Dr. Sarah Gibson

Dr. Gibson is presently a Scientist 3 at the High Altitude Observatory (HAO) in Boulder, Colorado. Her primary interest is in the magnetic structure and dynamic evolution of coronal mass ejections (CMEs), and she uses theoretical CME models to explain a wide variety of space and ground-based observations of CMEs from pre-eruption, through initiation and eruption, to their post-eruption state. A particular focus is observations and models of coronal prominence cavities, which represent dynamic equilibrium states that store magnetic energy, and Dr. Gibson leads an ISSI international working group to study coronal cavities. Dr. Gibson is also a leader of the Whole Sun Month and Whole Heliosphere Interval international coordinated observing and modeling efforts to characterize the 3-dimensional, interconnected solar-heliospheric-planetary system.

Dr. Gibson was the recipient of the AAS-SPD 2005 Karen Harvey Prize. She is a Scientific Editor for the Astrophysical Journal and serves on the Heliophysics Subcommittee of the NASA Advisory Council, on the AURA Solar Observatory Council and as a member of the ATST Science Working Group, and has in the past been a committee member on the National Research Council Committee on Solar and Space Physics, and on the Solar Physics Division Committee. She is also commited to educational outreach, in particular when aimed to inspire girls to enter the physical sciences: she has given solar physics presentations to grades K-12 science classes, mentored Girl Scouts pursuing a science merit badge, presented at the America n Association of University Women's Expanding your Horizon conference, and is involved with the nationwide interactive internet Solar Week for Girls. She has also written an article on the Sun for the encyclopedia Space Science for Students.

Dr.

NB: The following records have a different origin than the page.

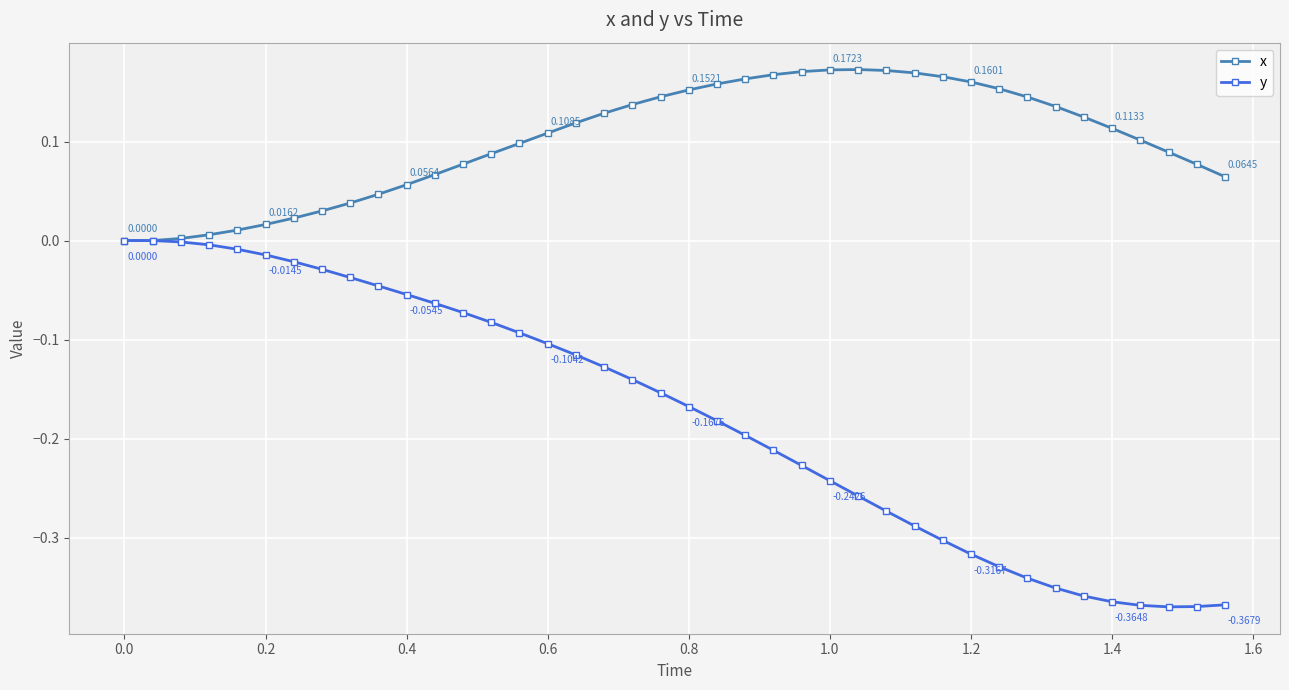

List the series in order of their peak value, highest first.

x, y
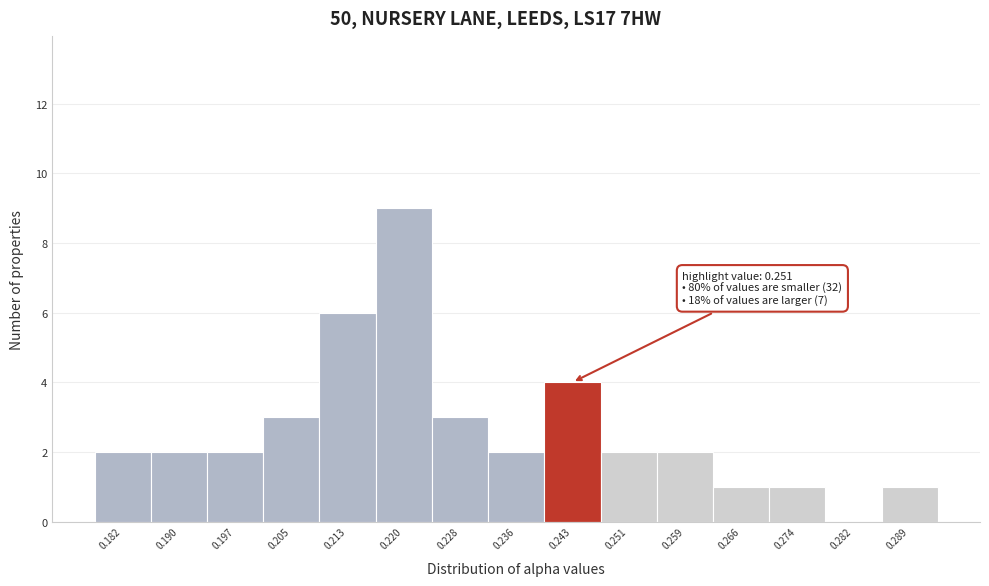

Reading right to left, list all the values displayed in this chart.

0.289=1	0.282=0	0.274=1	0.266=1	0.259=2	0.251=2	0.243=4	0.236=2	0.228=3	0.220=9	0.213=6	0.205=3	0.197=2	0.190=2	0.182=2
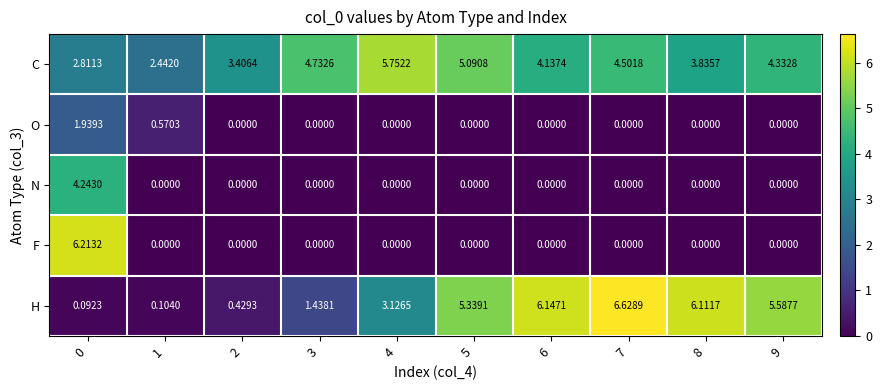

Which series has the widest spread of values?

H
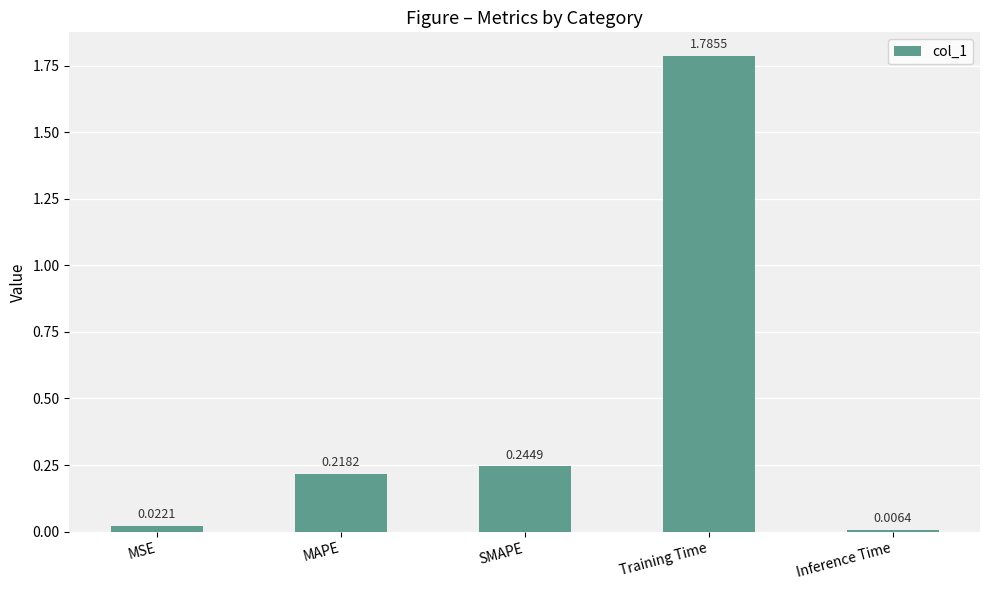

What is the sum of all values?

2.3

Gibson's jobs prior to her arrival at HAO included a one year visit to Cambridge University in England as a NATO/NSF post-doctoral fellow, and nearly four years at NASA Goddard Space Flight Center - first as an National Research Council (NRC) associate, and then as a Research Assistant Professor at The Catholic University of America. As a graduate student in Astrophysics at the University of Colorado, Boulder (M.S. 1993, Ph.D., 1995), Dr. Gibson received a NASA Graduate Student Research Program (GSRP) Fellowship. As an undergraduate, Dr. Gibson was a National Merit scholar at Stanford University, and graduated with a degree in Physics (B.S. 1989, with departmental honors).

Dr. Gibson is an author on 39 papers published between 1995 and the present.